• [Dataset entries]
◇ ◇ ◇

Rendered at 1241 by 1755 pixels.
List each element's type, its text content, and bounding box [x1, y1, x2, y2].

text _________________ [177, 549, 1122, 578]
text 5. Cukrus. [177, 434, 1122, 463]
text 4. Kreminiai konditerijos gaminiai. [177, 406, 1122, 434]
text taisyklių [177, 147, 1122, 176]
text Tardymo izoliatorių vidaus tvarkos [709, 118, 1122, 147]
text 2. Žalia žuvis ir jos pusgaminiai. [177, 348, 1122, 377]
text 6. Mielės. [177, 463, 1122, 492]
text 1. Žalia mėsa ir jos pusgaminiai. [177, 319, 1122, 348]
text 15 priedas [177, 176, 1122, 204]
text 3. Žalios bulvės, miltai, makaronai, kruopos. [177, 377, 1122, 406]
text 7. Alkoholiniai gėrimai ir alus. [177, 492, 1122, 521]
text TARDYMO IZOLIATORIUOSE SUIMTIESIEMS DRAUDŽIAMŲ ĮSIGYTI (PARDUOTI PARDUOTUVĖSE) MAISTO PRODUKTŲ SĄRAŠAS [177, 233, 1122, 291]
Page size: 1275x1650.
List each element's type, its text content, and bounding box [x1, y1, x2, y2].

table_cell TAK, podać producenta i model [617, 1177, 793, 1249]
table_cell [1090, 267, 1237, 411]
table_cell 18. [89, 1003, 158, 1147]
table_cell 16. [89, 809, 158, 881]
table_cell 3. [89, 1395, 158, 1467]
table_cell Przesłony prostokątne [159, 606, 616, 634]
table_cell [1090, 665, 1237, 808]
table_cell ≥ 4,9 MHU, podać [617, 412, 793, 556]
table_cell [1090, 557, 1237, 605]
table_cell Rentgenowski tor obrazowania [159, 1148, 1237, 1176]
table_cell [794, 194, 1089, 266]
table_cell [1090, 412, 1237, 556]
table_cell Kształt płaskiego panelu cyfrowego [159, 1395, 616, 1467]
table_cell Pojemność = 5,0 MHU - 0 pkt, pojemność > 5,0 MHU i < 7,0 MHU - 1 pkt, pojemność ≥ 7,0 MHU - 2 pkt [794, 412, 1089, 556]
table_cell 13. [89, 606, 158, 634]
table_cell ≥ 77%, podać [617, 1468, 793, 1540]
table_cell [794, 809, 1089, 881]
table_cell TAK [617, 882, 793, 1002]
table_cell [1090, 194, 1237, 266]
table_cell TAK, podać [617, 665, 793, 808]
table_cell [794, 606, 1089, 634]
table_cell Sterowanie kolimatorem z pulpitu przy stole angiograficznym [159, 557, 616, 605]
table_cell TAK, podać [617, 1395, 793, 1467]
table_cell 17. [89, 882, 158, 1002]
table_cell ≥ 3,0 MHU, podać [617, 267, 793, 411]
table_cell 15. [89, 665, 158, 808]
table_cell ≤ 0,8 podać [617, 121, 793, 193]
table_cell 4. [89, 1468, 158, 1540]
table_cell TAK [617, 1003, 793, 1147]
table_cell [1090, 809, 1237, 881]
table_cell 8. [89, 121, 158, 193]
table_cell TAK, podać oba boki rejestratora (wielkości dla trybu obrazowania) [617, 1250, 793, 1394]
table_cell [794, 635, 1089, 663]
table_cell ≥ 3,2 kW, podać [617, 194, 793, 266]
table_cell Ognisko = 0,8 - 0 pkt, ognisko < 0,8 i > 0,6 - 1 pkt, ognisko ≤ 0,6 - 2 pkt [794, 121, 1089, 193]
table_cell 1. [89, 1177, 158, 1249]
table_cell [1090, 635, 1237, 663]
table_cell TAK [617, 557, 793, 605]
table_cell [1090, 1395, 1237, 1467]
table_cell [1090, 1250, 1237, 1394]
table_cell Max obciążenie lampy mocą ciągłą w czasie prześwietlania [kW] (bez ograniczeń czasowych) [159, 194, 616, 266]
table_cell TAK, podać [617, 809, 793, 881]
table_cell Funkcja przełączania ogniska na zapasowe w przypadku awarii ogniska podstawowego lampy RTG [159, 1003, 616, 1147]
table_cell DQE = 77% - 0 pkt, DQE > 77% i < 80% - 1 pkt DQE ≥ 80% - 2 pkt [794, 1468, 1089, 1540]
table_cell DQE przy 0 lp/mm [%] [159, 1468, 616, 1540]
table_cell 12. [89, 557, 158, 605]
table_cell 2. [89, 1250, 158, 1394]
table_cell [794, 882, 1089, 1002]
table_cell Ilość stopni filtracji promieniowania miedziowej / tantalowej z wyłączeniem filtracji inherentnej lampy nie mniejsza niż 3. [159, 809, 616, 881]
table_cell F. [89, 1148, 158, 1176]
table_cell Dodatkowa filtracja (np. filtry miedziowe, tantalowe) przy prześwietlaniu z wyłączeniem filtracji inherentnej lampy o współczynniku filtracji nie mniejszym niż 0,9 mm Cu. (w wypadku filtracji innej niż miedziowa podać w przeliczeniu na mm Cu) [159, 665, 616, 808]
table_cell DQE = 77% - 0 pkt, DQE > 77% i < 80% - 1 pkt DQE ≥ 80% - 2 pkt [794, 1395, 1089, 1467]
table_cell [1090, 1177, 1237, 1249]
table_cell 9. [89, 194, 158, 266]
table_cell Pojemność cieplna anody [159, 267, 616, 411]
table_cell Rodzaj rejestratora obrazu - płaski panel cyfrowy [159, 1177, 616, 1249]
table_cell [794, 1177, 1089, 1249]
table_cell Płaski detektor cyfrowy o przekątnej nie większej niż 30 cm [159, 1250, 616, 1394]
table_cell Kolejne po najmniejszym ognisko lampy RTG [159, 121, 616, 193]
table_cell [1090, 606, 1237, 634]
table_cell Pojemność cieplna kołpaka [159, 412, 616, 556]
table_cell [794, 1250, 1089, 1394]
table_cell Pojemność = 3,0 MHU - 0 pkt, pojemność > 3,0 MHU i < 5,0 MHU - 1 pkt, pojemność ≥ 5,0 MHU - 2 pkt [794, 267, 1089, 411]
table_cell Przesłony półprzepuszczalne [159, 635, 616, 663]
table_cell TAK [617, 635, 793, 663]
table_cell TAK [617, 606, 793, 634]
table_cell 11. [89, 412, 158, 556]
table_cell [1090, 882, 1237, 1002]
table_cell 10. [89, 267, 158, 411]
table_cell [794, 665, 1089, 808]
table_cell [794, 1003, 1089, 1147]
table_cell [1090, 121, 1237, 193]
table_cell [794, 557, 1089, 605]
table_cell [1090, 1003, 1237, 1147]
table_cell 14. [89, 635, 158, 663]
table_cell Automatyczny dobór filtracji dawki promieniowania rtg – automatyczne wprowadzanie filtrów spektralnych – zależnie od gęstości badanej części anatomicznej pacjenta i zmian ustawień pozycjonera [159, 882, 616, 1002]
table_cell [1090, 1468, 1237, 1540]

◇ ◇ ◇

• [To be done] Rewrite all of the material above, replacing "Przesłony" with "Filtry" and leaving everything else the same.

• [Written response]
Rendered at 1241 by 1755 pixels.
List each element's type, its text content, and bounding box [x1, y1, x2, y2].

text _________________ [177, 549, 1122, 578]
text 5. Cukrus. [177, 434, 1122, 463]
text 4. Kreminiai konditerijos gaminiai. [177, 406, 1122, 434]
text taisyklių [177, 147, 1122, 176]
text Tardymo izoliatorių vidaus tvarkos [709, 118, 1122, 147]
text 2. Žalia žuvis ir jos pusgaminiai. [177, 348, 1122, 377]
text 6. Mielės. [177, 463, 1122, 492]
text 1. Žalia mėsa ir jos pusgaminiai. [177, 319, 1122, 348]
text 15 priedas [177, 176, 1122, 204]
text 3. Žalios bulvės, miltai, makaronai, kruopos. [177, 377, 1122, 406]
text 7. Alkoholiniai gėrimai ir alus. [177, 492, 1122, 521]
text TARDYMO IZOLIATORIUOSE SUIMTIESIEMS DRAUDŽIAMŲ ĮSIGYTI (PARDUOTI PARDUOTUVĖSE) MAISTO PRODUKTŲ SĄRAŠAS [177, 233, 1122, 291]
Page size: 1275x1650.
List each element's type, its text content, and bounding box [x1, y1, x2, y2].

table_cell TAK, podać producenta i model [617, 1177, 793, 1249]
table_cell [1090, 267, 1237, 411]
table_cell 18. [89, 1003, 158, 1147]
table_cell 16. [89, 809, 158, 881]
table_cell 3. [89, 1395, 158, 1467]
table_cell Filtry prostokątne [159, 606, 616, 634]
table_cell [1090, 665, 1237, 808]
table_cell ≥ 4,9 MHU, podać [617, 412, 793, 556]
table_cell [1090, 557, 1237, 605]
table_cell Rentgenowski tor obrazowania [159, 1148, 1237, 1176]
table_cell [794, 194, 1089, 266]
table_cell [1090, 412, 1237, 556]
table_cell Kształt płaskiego panelu cyfrowego [159, 1395, 616, 1467]
table_cell Pojemność = 5,0 MHU - 0 pkt, pojemność > 5,0 MHU i < 7,0 MHU - 1 pkt, pojemność ≥ 7,0 MHU - 2 pkt [794, 412, 1089, 556]
table_cell 13. [89, 606, 158, 634]
table_cell ≥ 77%, podać [617, 1468, 793, 1540]
table_cell [794, 809, 1089, 881]
table_cell TAK [617, 882, 793, 1002]
table_cell [1090, 194, 1237, 266]
table_cell TAK, podać [617, 665, 793, 808]
table_cell [794, 606, 1089, 634]
table_cell Sterowanie kolimatorem z pulpitu przy stole angiograficznym [159, 557, 616, 605]
table_cell TAK, podać [617, 1395, 793, 1467]
table_cell 17. [89, 882, 158, 1002]
table_cell ≥ 3,0 MHU, podać [617, 267, 793, 411]
table_cell 15. [89, 665, 158, 808]
table_cell ≤ 0,8 podać [617, 121, 793, 193]
table_cell 4. [89, 1468, 158, 1540]
table_cell TAK [617, 1003, 793, 1147]
table_cell [1090, 809, 1237, 881]
table_cell 8. [89, 121, 158, 193]
table_cell TAK, podać oba boki rejestratora (wielkości dla trybu obrazowania) [617, 1250, 793, 1394]
table_cell [794, 635, 1089, 663]
table_cell ≥ 3,2 kW, podać [617, 194, 793, 266]
table_cell Ognisko = 0,8 - 0 pkt, ognisko < 0,8 i > 0,6 - 1 pkt, ognisko ≤ 0,6 - 2 pkt [794, 121, 1089, 193]
table_cell 1. [89, 1177, 158, 1249]
table_cell [1090, 635, 1237, 663]
table_cell TAK [617, 557, 793, 605]
table_cell [1090, 1395, 1237, 1467]
table_cell [1090, 1250, 1237, 1394]
table_cell Max obciążenie lampy mocą ciągłą w czasie prześwietlania [kW] (bez ograniczeń czasowych) [159, 194, 616, 266]
table_cell TAK, podać [617, 809, 793, 881]
table_cell Funkcja przełączania ogniska na zapasowe w przypadku awarii ogniska podstawowego lampy RTG [159, 1003, 616, 1147]
table_cell DQE = 77% - 0 pkt, DQE > 77% i < 80% - 1 pkt DQE ≥ 80% - 2 pkt [794, 1468, 1089, 1540]
table_cell DQE przy 0 lp/mm [%] [159, 1468, 616, 1540]
table_cell 12. [89, 557, 158, 605]
table_cell 2. [89, 1250, 158, 1394]
table_cell [794, 882, 1089, 1002]
table_cell Ilość stopni filtracji promieniowania miedziowej / tantalowej z wyłączeniem filtracji inherentnej lampy nie mniejsza niż 3. [159, 809, 616, 881]
table_cell F. [89, 1148, 158, 1176]
table_cell Dodatkowa filtracja (np. filtry miedziowe, tantalowe) przy prześwietlaniu z wyłączeniem filtracji inherentnej lampy o współczynniku filtracji nie mniejszym niż 0,9 mm Cu. (w wypadku filtracji innej niż miedziowa podać w przeliczeniu na mm Cu) [159, 665, 616, 808]
table_cell DQE = 77% - 0 pkt, DQE > 77% i < 80% - 1 pkt DQE ≥ 80% - 2 pkt [794, 1395, 1089, 1467]
table_cell [1090, 1177, 1237, 1249]
table_cell 9. [89, 194, 158, 266]
table_cell Pojemność cieplna anody [159, 267, 616, 411]
table_cell Rodzaj rejestratora obrazu - płaski panel cyfrowy [159, 1177, 616, 1249]
table_cell [794, 1177, 1089, 1249]
table_cell Płaski detektor cyfrowy o przekątnej nie większej niż 30 cm [159, 1250, 616, 1394]
table_cell Kolejne po najmniejszym ognisko lampy RTG [159, 121, 616, 193]
table_cell [1090, 606, 1237, 634]
table_cell Pojemność cieplna kołpaka [159, 412, 616, 556]
table_cell [794, 1250, 1089, 1394]
table_cell Pojemność = 3,0 MHU - 0 pkt, pojemność > 3,0 MHU i < 5,0 MHU - 1 pkt, pojemność ≥ 5,0 MHU - 2 pkt [794, 267, 1089, 411]
table_cell Filtry półprzepuszczalne [159, 635, 616, 663]
table_cell TAK [617, 635, 793, 663]
table_cell TAK [617, 606, 793, 634]
table_cell 11. [89, 412, 158, 556]
table_cell [1090, 882, 1237, 1002]
table_cell 10. [89, 267, 158, 411]
table_cell [794, 665, 1089, 808]
table_cell [794, 1003, 1089, 1147]
table_cell [1090, 121, 1237, 193]
table_cell [794, 557, 1089, 605]
table_cell [1090, 1003, 1237, 1147]
table_cell 14. [89, 635, 158, 663]
table_cell Automatyczny dobór filtracji dawki promieniowania rtg – automatyczne wprowadzanie filtrów spektralnych – zależnie od gęstości badanej części anatomicznej pacjenta i zmian ustawień pozycjonera [159, 882, 616, 1002]
table_cell [1090, 1468, 1237, 1540]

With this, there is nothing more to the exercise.